___ INPUT RECORDS ___
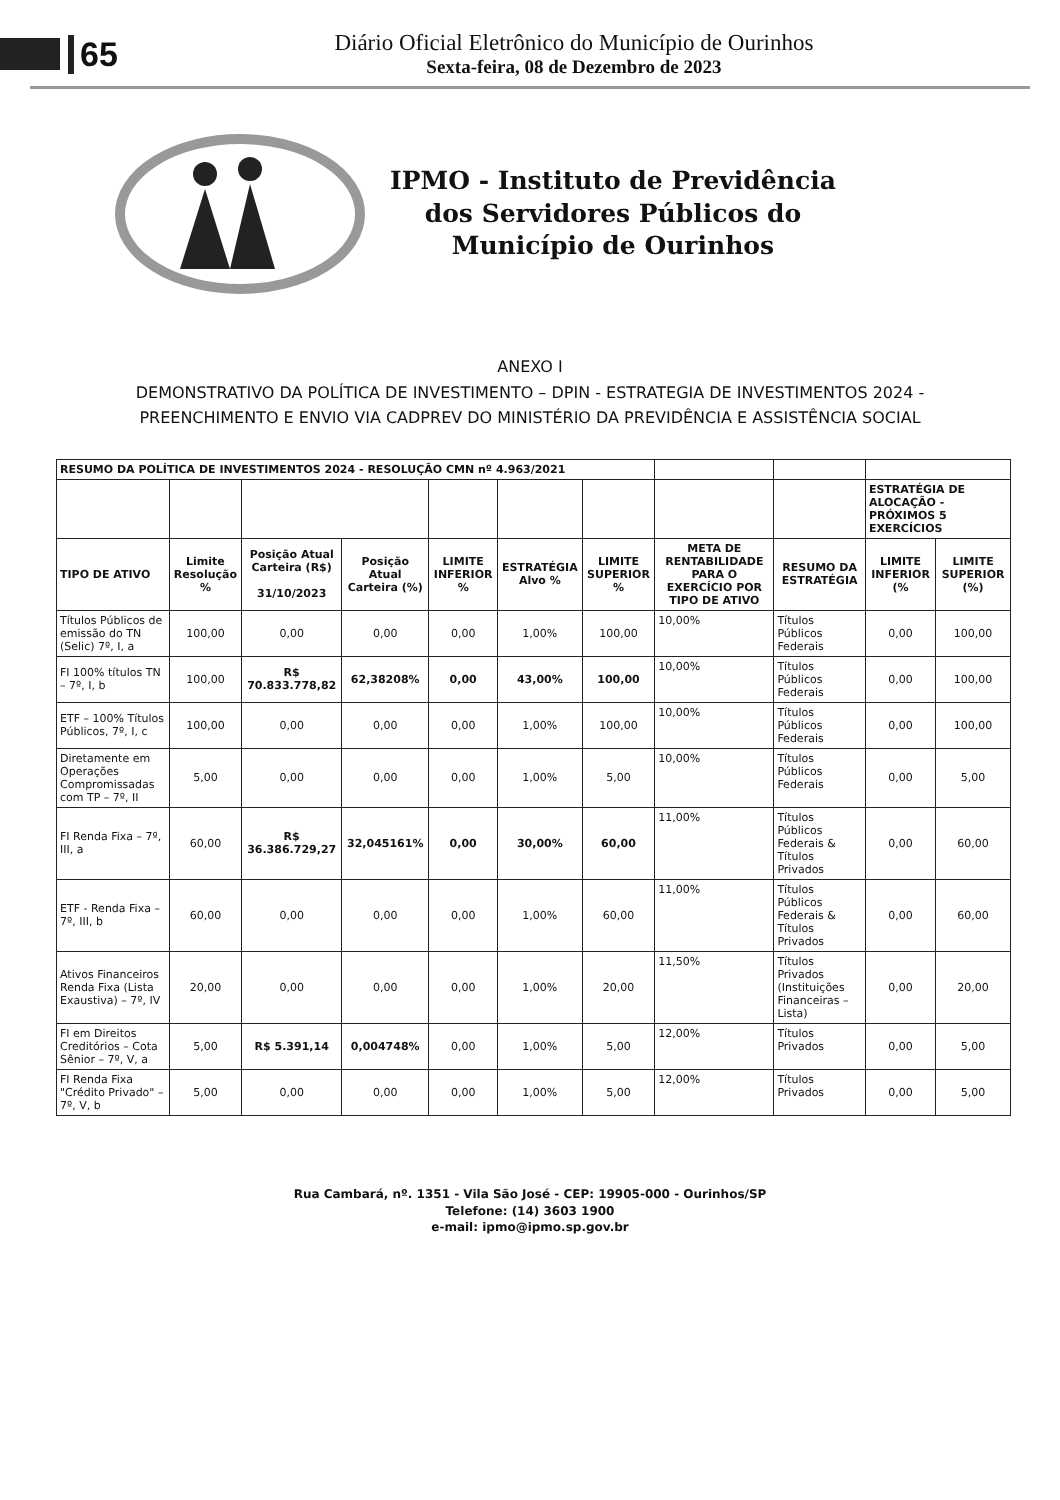65
Diário Oficial Eletrônico do Município de Ourinhos
Sexta-feira, 08 de Dezembro de 2023
IPMO - Instituto de Previdência
dos Servidores Públicos do
Município de Ourinhos
ANEXO I
DEMONSTRATIVO DA POLÍTICA DE INVESTIMENTO – DPIN - ESTRATEGIA DE INVESTIMENTOS 2024 -
PREENCHIMENTO E ENVIO VIA CADPREV DO MINISTÉRIO DA PREVIDÊNCIA E ASSISTÊNCIA SOCIAL
| RESUMO DA POLÍTICA DE INVESTIMENTOS 2024 - RESOLUÇÃO CMN nº 4.963/2021 | | | | | | | | | | |
| --- | --- | --- | --- | --- | --- | --- | --- | --- | --- | --- |
| | | | | | | | | | ESTRATÉGIA DE ALOCAÇÃO - PRÓXIMOS 5 EXERCÍCIOS | |
| TIPO DE ATIVO | Limite Resolução % | Posição Atual Carteira (R$) 31/10/2023 | Posição Atual Carteira (%) | LIMITE INFERIOR % | ESTRATÉGIA Alvo % | LIMITE SUPERIOR % | META DE RENTABILIDADE PARA O EXERCÍCIO POR TIPO DE ATIVO | RESUMO DA ESTRATÉGIA | LIMITE INFERIOR (% | LIMITE SUPERIOR (%) |
| Títulos Públicos de emissão do TN (Selic) 7º, I, a | 100,00 | 0,00 | 0,00 | 0,00 | 1,00% | 100,00 | 10,00% | Títulos Públicos Federais | 0,00 | 100,00 |
| FI 100% títulos TN – 7º, I, b | 100,00 | R$ 70.833.778,82 | 62,38208% | 0,00 | 43,00% | 100,00 | 10,00% | Títulos Públicos Federais | 0,00 | 100,00 |
| ETF – 100% Títulos Públicos, 7º, I, c | 100,00 | 0,00 | 0,00 | 0,00 | 1,00% | 100,00 | 10,00% | Títulos Públicos Federais | 0,00 | 100,00 |
| Diretamente em Operações Compromissadas com TP – 7º, II | 5,00 | 0,00 | 0,00 | 0,00 | 1,00% | 5,00 | 10,00% | Títulos Públicos Federais | 0,00 | 5,00 |
| FI Renda Fixa – 7º, III, a | 60,00 | R$ 36.386.729,27 | 32,045161% | 0,00 | 30,00% | 60,00 | 11,00% | Títulos Públicos Federais & Títulos Privados | 0,00 | 60,00 |
| ETF - Renda Fixa – 7º, III, b | 60,00 | 0,00 | 0,00 | 0,00 | 1,00% | 60,00 | 11,00% | Títulos Públicos Federais & Títulos Privados | 0,00 | 60,00 |
| Ativos Financeiros Renda Fixa (Lista Exaustiva) – 7º, IV | 20,00 | 0,00 | 0,00 | 0,00 | 1,00% | 20,00 | 11,50% | Títulos Privados (Instituições Financeiras – Lista) | 0,00 | 20,00 |
| FI em Direitos Creditórios – Cota Sênior – 7º, V, a | 5,00 | R$ 5.391,14 | 0,004748% | 0,00 | 1,00% | 5,00 | 12,00% | Títulos Privados | 0,00 | 5,00 |
| FI Renda Fixa "Crédito Privado" – 7º, V, b | 5,00 | 0,00 | 0,00 | 0,00 | 1,00% | 5,00 | 12,00% | Títulos Privados | 0,00 | 5,00 |
Rua Cambará, nº. 1351 - Vila São José - CEP: 19905-000 - Ourinhos/SP
Telefone: (14) 3603 1900
e-mail: ipmo@ipmo.sp.gov.br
___
■ ASSIGNMENT ■
Transcribe all of the records exactly, without reproducing their pictures.

■ TASK ANSWER ■
65
Diário Oficial Eletrônico do Município de Ourinhos
Sexta-feira, 08 de Dezembro de 2023
IPMO - Instituto de Previdência
dos Servidores Públicos do
Município de Ourinhos
ANEXO I
DEMONSTRATIVO DA POLÍTICA DE INVESTIMENTO – DPIN - ESTRATEGIA DE INVESTIMENTOS 2024 -
PREENCHIMENTO E ENVIO VIA CADPREV DO MINISTÉRIO DA PREVIDÊNCIA E ASSISTÊNCIA SOCIAL
| RESUMO DA POLÍTICA DE INVESTIMENTOS 2024 - RESOLUÇÃO CMN nº 4.963/2021 | | | | | | | | | | |
| --- | --- | --- | --- | --- | --- | --- | --- | --- | --- | --- |
| | | | | | | | | | ESTRATÉGIA DE ALOCAÇÃO - PRÓXIMOS 5 EXERCÍCIOS | |
| TIPO DE ATIVO | Limite Resolução % | Posição Atual Carteira (R$) 31/10/2023 | Posição Atual Carteira (%) | LIMITE INFERIOR % | ESTRATÉGIA Alvo % | LIMITE SUPERIOR % | META DE RENTABILIDADE PARA O EXERCÍCIO POR TIPO DE ATIVO | RESUMO DA ESTRATÉGIA | LIMITE INFERIOR (% | LIMITE SUPERIOR (%) |
| Títulos Públicos de emissão do TN (Selic) 7º, I, a | 100,00 | 0,00 | 0,00 | 0,00 | 1,00% | 100,00 | 10,00% | Títulos Públicos Federais | 0,00 | 100,00 |
| FI 100% títulos TN – 7º, I, b | 100,00 | R$ 70.833.778,82 | 62,38208% | 0,00 | 43,00% | 100,00 | 10,00% | Títulos Públicos Federais | 0,00 | 100,00 |
| ETF – 100% Títulos Públicos, 7º, I, c | 100,00 | 0,00 | 0,00 | 0,00 | 1,00% | 100,00 | 10,00% | Títulos Públicos Federais | 0,00 | 100,00 |
| Diretamente em Operações Compromissadas com TP – 7º, II | 5,00 | 0,00 | 0,00 | 0,00 | 1,00% | 5,00 | 10,00% | Títulos Públicos Federais | 0,00 | 5,00 |
| FI Renda Fixa – 7º, III, a | 60,00 | R$ 36.386.729,27 | 32,045161% | 0,00 | 30,00% | 60,00 | 11,00% | Títulos Públicos Federais & Títulos Privados | 0,00 | 60,00 |
| ETF - Renda Fixa – 7º, III, b | 60,00 | 0,00 | 0,00 | 0,00 | 1,00% | 60,00 | 11,00% | Títulos Públicos Federais & Títulos Privados | 0,00 | 60,00 |
| Ativos Financeiros Renda Fixa (Lista Exaustiva) – 7º, IV | 20,00 | 0,00 | 0,00 | 0,00 | 1,00% | 20,00 | 11,50% | Títulos Privados (Instituições Financeiras – Lista) | 0,00 | 20,00 |
| FI em Direitos Creditórios – Cota Sênior – 7º, V, a | 5,00 | R$ 5.391,14 | 0,004748% | 0,00 | 1,00% | 5,00 | 12,00% | Títulos Privados | 0,00 | 5,00 |
| FI Renda Fixa "Crédito Privado" – 7º, V, b | 5,00 | 0,00 | 0,00 | 0,00 | 1,00% | 5,00 | 12,00% | Títulos Privados | 0,00 | 5,00 |
Rua Cambará, nº. 1351 - Vila São José - CEP: 19905-000 - Ourinhos/SP
Telefone: (14) 3603 1900
e-mail: ipmo@ipmo.sp.gov.br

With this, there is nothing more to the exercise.